Currently, Williams said, “We’re the number one ‘org’ in all of the US and Canada. That’s no small feat, she has taught us about connectedness, and that every person matters. I’m so grateful I ended up on her team.”

“I don’t believe in coincidences,” Williams said. “God has been so good to us.”

Her personal drive, which comes from her upbringing, has also served her success. 

“Michael and I talk a lot about that. My work ethic comes from who my parents are, and where I grew up. My mom tells me, ‘I wish you wouldn’t work so hard,’ and I ask her, ‘Where do you think I learned that? You always worked just as hard,’” she said.

Williams leads 432 people at different sales volume levels. 
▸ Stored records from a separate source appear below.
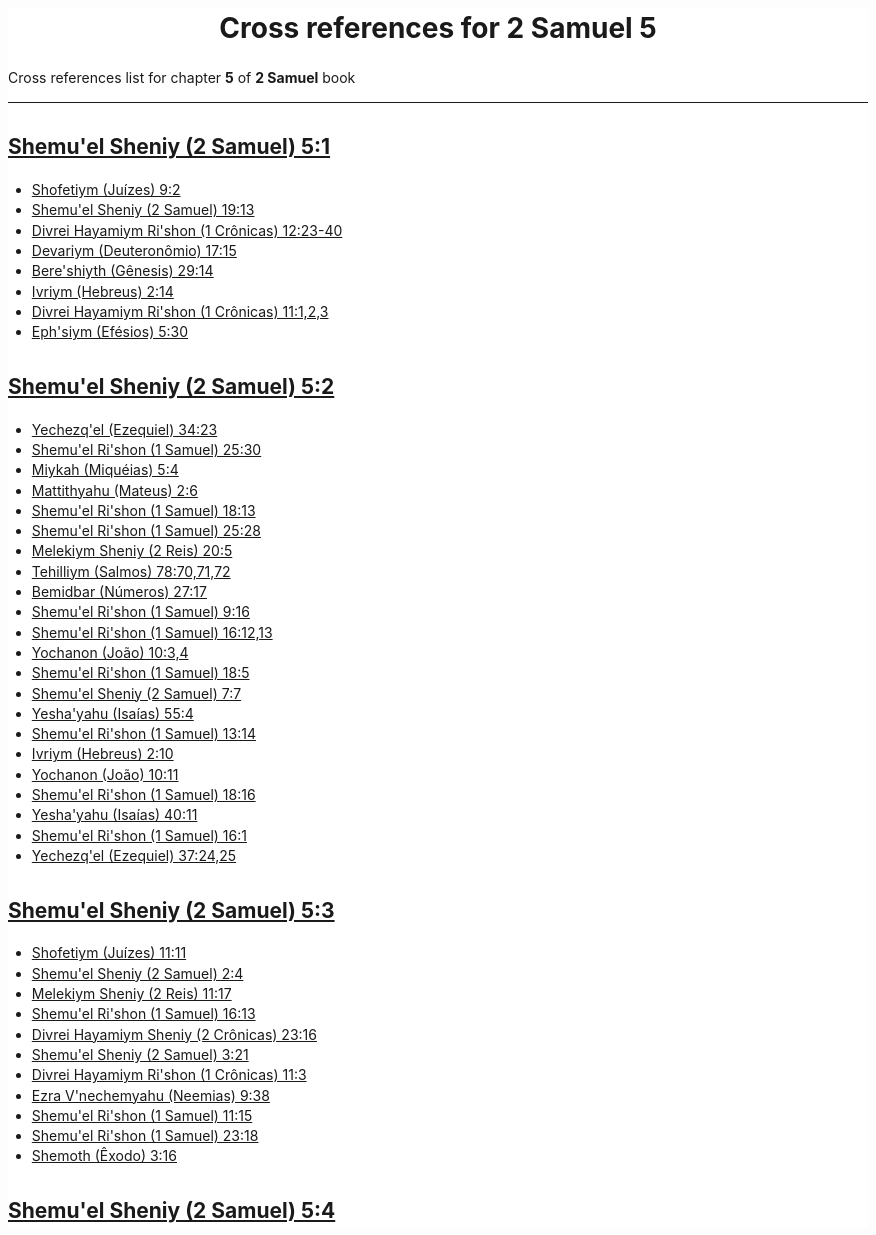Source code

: <div align="center">

# Cross references for **2 Samuel 5**
</div>

Cross references list for chapter **5** of **2 Samuel** book

---

<h2 id="1"><a href="https://bible.ozzuu.com/pt_yah/2Sm/5#1" target="_blank">Shemu'el Sheniy (2 Samuel) 5:1</a></h2>

- [Shofetiym (Juízes) 9:2](https://bible.ozzuu.com/pt_yah/Jdg/9#2)
- [Shemu'el Sheniy (2 Samuel) 19:13](https://bible.ozzuu.com/pt_yah/2Sm/19#13)
- [Divrei Hayamiym Ri'shon (1 Crônicas) 12:23-40](https://bible.ozzuu.com/pt_yah/1Ch/12#23)
- [Devariym (Deuteronômio) 17:15](https://bible.ozzuu.com/pt_yah/Deu/17#15)
- [Bere'shiyth (Gênesis) 29:14](https://bible.ozzuu.com/pt_yah/Gen/29#14)
- [Ivriym (Hebreus) 2:14](https://bible.ozzuu.com/pt_yah/Heb/2#14)
- [Divrei Hayamiym Ri'shon (1 Crônicas) 11:1,2,3](https://bible.ozzuu.com/pt_yah/1Ch/11#1)
- [Eph'siym (Efésios) 5:30](https://bible.ozzuu.com/pt_yah/Eph/5#30)
<h2 id="2"><a href="https://bible.ozzuu.com/pt_yah/2Sm/5#2" target="_blank">Shemu'el Sheniy (2 Samuel) 5:2</a></h2>

- [Yechezq'el (Ezequiel) 34:23](https://bible.ozzuu.com/pt_yah/Eze/34#23)
- [Shemu'el Ri'shon (1 Samuel) 25:30](https://bible.ozzuu.com/pt_yah/1Sm/25#30)
- [Miykah (Miquéias) 5:4](https://bible.ozzuu.com/pt_yah/Mic/5#4)
- [Mattithyahu (Mateus) 2:6](https://bible.ozzuu.com/pt_yah/Mat/2#6)
- [Shemu'el Ri'shon (1 Samuel) 18:13](https://bible.ozzuu.com/pt_yah/1Sm/18#13)
- [Shemu'el Ri'shon (1 Samuel) 25:28](https://bible.ozzuu.com/pt_yah/1Sm/25#28)
- [Melekiym Sheniy (2 Reis) 20:5](https://bible.ozzuu.com/pt_yah/2Ki/20#5)
- [Tehilliym (Salmos) 78:70,71,72](https://bible.ozzuu.com/pt_yah/Psa/78#70)
- [Bemidbar (Números) 27:17](https://bible.ozzuu.com/pt_yah/Num/27#17)
- [Shemu'el Ri'shon (1 Samuel) 9:16](https://bible.ozzuu.com/pt_yah/1Sm/9#16)
- [Shemu'el Ri'shon (1 Samuel) 16:12,13](https://bible.ozzuu.com/pt_yah/1Sm/16#12)
- [Yochanon (João) 10:3,4](https://bible.ozzuu.com/pt_yah/Joh/10#3)
- [Shemu'el Ri'shon (1 Samuel) 18:5](https://bible.ozzuu.com/pt_yah/1Sm/18#5)
- [Shemu'el Sheniy (2 Samuel) 7:7](https://bible.ozzuu.com/pt_yah/2Sm/7#7)
- [Yesha'yahu (Isaías) 55:4](https://bible.ozzuu.com/pt_yah/Isa/55#4)
- [Shemu'el Ri'shon (1 Samuel) 13:14](https://bible.ozzuu.com/pt_yah/1Sm/13#14)
- [Ivriym (Hebreus) 2:10](https://bible.ozzuu.com/pt_yah/Heb/2#10)
- [Yochanon (João) 10:11](https://bible.ozzuu.com/pt_yah/Joh/10#11)
- [Shemu'el Ri'shon (1 Samuel) 18:16](https://bible.ozzuu.com/pt_yah/1Sm/18#16)
- [Yesha'yahu (Isaías) 40:11](https://bible.ozzuu.com/pt_yah/Isa/40#11)
- [Shemu'el Ri'shon (1 Samuel) 16:1](https://bible.ozzuu.com/pt_yah/1Sm/16#1)
- [Yechezq'el (Ezequiel) 37:24,25](https://bible.ozzuu.com/pt_yah/Eze/37#24)
<h2 id="3"><a href="https://bible.ozzuu.com/pt_yah/2Sm/5#3" target="_blank">Shemu'el Sheniy (2 Samuel) 5:3</a></h2>

- [Shofetiym (Juízes) 11:11](https://bible.ozzuu.com/pt_yah/Jdg/11#11)
- [Shemu'el Sheniy (2 Samuel) 2:4](https://bible.ozzuu.com/pt_yah/2Sm/2#4)
- [Melekiym Sheniy (2 Reis) 11:17](https://bible.ozzuu.com/pt_yah/2Ki/11#17)
- [Shemu'el Ri'shon (1 Samuel) 16:13](https://bible.ozzuu.com/pt_yah/1Sm/16#13)
- [Divrei Hayamiym Sheniy (2 Crônicas) 23:16](https://bible.ozzuu.com/pt_yah/2Ch/23#16)
- [Shemu'el Sheniy (2 Samuel) 3:21](https://bible.ozzuu.com/pt_yah/2Sm/3#21)
- [Divrei Hayamiym Ri'shon (1 Crônicas) 11:3](https://bible.ozzuu.com/pt_yah/1Ch/11#3)
- [Ezra V'nechemyahu (Neemias) 9:38](https://bible.ozzuu.com/pt_yah/Neh/9#38)
- [Shemu'el Ri'shon (1 Samuel) 11:15](https://bible.ozzuu.com/pt_yah/1Sm/11#15)
- [Shemu'el Ri'shon (1 Samuel) 23:18](https://bible.ozzuu.com/pt_yah/1Sm/23#18)
- [Shemoth (Êxodo) 3:16](https://bible.ozzuu.com/pt_yah/Exo/3#16)
<h2 id="4"><a href="https://bible.ozzuu.com/pt_yah/2Sm/5#4" target="_blank">Shemu'el Sheniy (2 Samuel) 5:4</a></h2>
“Some are discount shoppers,” she said, where they’re primarily interested in selling Tupperware to get discounts on the items they want to buy, “but then I do have people just like me who are wanting to earn a free car or replace an income.”

For some, she said, the income is vital to their families, “They need it to keep their lights on.” Others see Williams’ successes, which range from earning six trips in 2022 to a car (insurance and registration included, the earner pays only maintenance) and strive to meet it for themselves. “This isn’t just going to happen,” she tells them, “but I can teach you the skills to make it happen.”
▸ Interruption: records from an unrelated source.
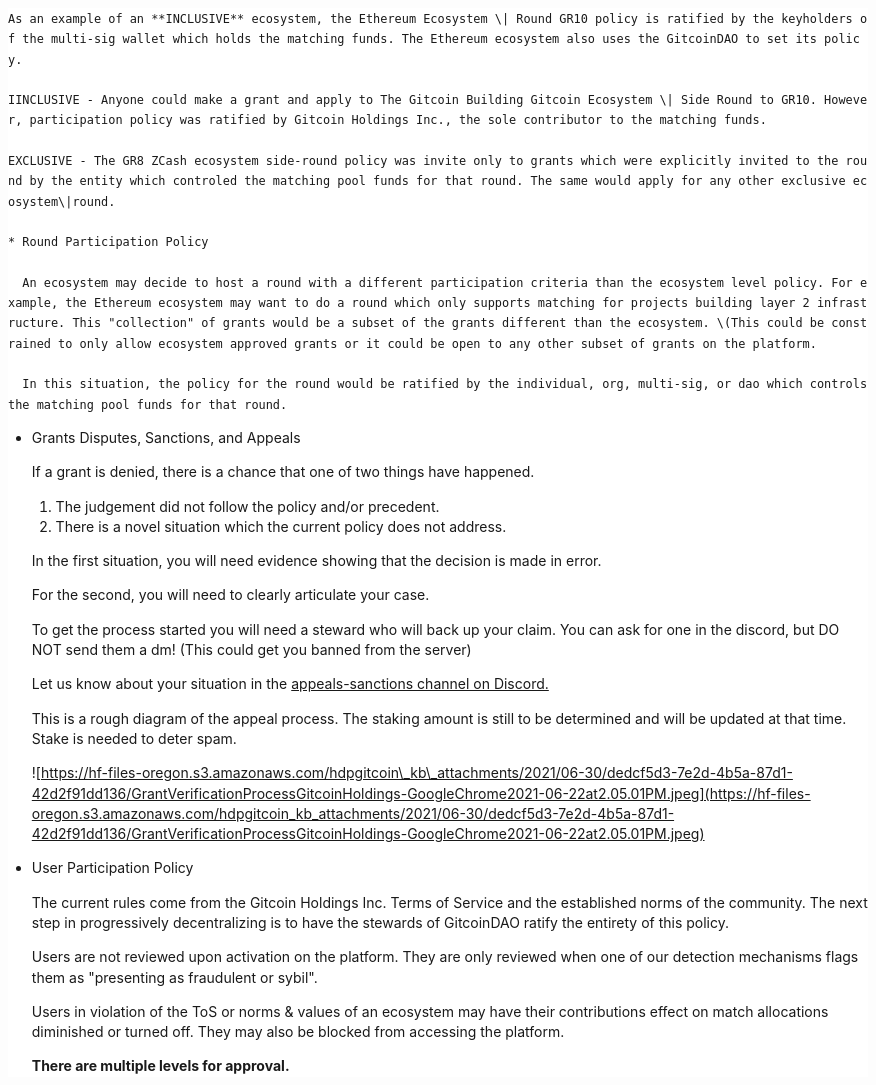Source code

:     As an example of an **INCLUSIVE** ecosystem, the Ethereum Ecosystem \| Round GR10 policy is ratified by the keyholders of the multi-sig wallet which holds the matching funds. The Ethereum ecosystem also uses the GitcoinDAO to set its policy.

    IINCLUSIVE - Anyone could make a grant and apply to The Gitcoin Building Gitcoin Ecosystem \| Side Round to GR10. However, participation policy was ratified by Gitcoin Holdings Inc., the sole contributor to the matching funds.

    EXCLUSIVE - The GR8 ZCash ecosystem side-round policy was invite only to grants which were explicitly invited to the round by the entity which controled the matching pool funds for that round. The same would apply for any other exclusive ecosystem\|round.

    * Round Participation Policy

      An ecosystem may decide to host a round with a different participation criteria than the ecosystem level policy. For example, the Ethereum ecosystem may want to do a round which only supports matching for projects building layer 2 infrastructure. This "collection" of grants would be a subset of the grants different than the ecosystem. \(This could be constrained to only allow ecosystem approved grants or it could be open to any other subset of grants on the platform.

      In this situation, the policy for the round would be ratified by the individual, org, multi-sig, or dao which controls the matching pool funds for that round.

  * Grants Disputes, Sanctions, and Appeals

    If a grant is denied, there is a chance that one of two things have happened.

    1. The judgement did not follow the policy and/or precedent.
    2. There is a novel situation which the current policy does not address.

    In the first situation, you will need evidence showing that the decision is made in error.

    For the second, you will need to clearly articulate your case.

    To get the process started you will need a steward who will back up your claim. You can ask for one in the discord, but DO NOT send them a dm! \(This could get you banned from the server\)

    Let us know about your situation in the [appeals-sanctions channel on Discord.](https://discord.gg/kdCRFsGt)

    This is a rough diagram of the appeal process. The staking amount is still to be determined and will be updated at that time. Stake is needed to deter spam.

    ![https://hf-files-oregon.s3.amazonaws.com/hdpgitcoin\_kb\_attachments/2021/06-30/dedcf5d3-7e2d-4b5a-87d1-42d2f91dd136/GrantVerificationProcessGitcoinHoldings-GoogleChrome2021-06-22at2.05.01PM.jpeg](https://hf-files-oregon.s3.amazonaws.com/hdpgitcoin_kb_attachments/2021/06-30/dedcf5d3-7e2d-4b5a-87d1-42d2f91dd136/GrantVerificationProcessGitcoinHoldings-GoogleChrome2021-06-22at2.05.01PM.jpeg)

* User Participation Policy

  The current rules come from the Gitcoin Holdings Inc. Terms of Service and the established norms of the community. The next step in progressively decentralizing is to have the stewards of GitcoinDAO ratify the entirety of this policy.

  Users are not reviewed upon activation on the platform. They are only reviewed when one of our detection mechanisms flags them as "presenting as fraudulent or sybil".

  Users in violation of the ToS or norms & values of an ecosystem may have their contributions effect on match allocations diminished or turned off. They may also be blocked from accessing the platform.

  **There are multiple levels for approval.**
“Social media is how I’ve grown my business,” she said. “It’s 90 percent of my business, but I love the in-person, too. I go to the park, people see my Tupperware car, and they become interested.” 

She loves the connectedness. 

“I have all of these amazing friends I’d never have, or I’d never have reconnected with. We can relate to each other because we’re all living the same life,” said Williams.

“If someone is at the top, they get paid more because they work more. The people below me control their income,” she said. 

Her role of helping people reach their goals often leads to the last day of a month being “insane. We usually hire a sitter,” she said. “It’s been a fine balance of Michael and I finding what works, and our kids get to see that work ethic pay off.” 

Williams’ boundaries include letting her team know, “If you need me, these are my work hours…if you have an emergency—and there are no emergencies in Tupperware—call or text me.” She said that most days when her husband arrives home from work, phones are put to the side and they concentrate on family.

“We know how to work hard, and also to play hard. Michael does laundry and dishes,” among many other household chores, just as the example Williams’ dad Jack Dretsch set. “Our children know Mom’s work matters, too.” 

She said both sets of the couples’ parents (his live just minutes away from them) have been extremely supportive, including helping with childcare when she or both of them have had travel opportunities.

Highlights for the family this past year include getting to say, “Yes,” to their daughter’s birthday requests, “because Mommy had put in those extra hours. We explain, ‘Mommy has to work tonight, you’re going to hang with Daddy, and that helps us get to come home to Frazee more often,’” she said.

“Tupperware has really provided an opportunity for us to make more memories with people even though they’re far away, and make new memories with new people. Tupperware is the best in my opinion, they’ve just given us so many opportunities. They’ve been around for 76 years and they know how to keep people motivated,” she said. 

Williams finds enjoyment in the long-term quality and popularity of the product. 

“I would bet you money that someone in Frazee has a piece of Tupperware that’s 76 years old,” she said. 

“I would guarantee you there’s a lot of people who have this (pickle container) in Frazee in their fridge,” and with product changes over the years, it might be purple or green. Whatever color or item, she said, “It’s fun. It’s just been a huge blessing,” and the work has supported her ultimate goals of family time and connectedness.

“I’m so fortunate to be able to stay so connected with my parents, and with Frazee as a whole,” Williams said. “I come home and it’s not like I’ve even been gone.”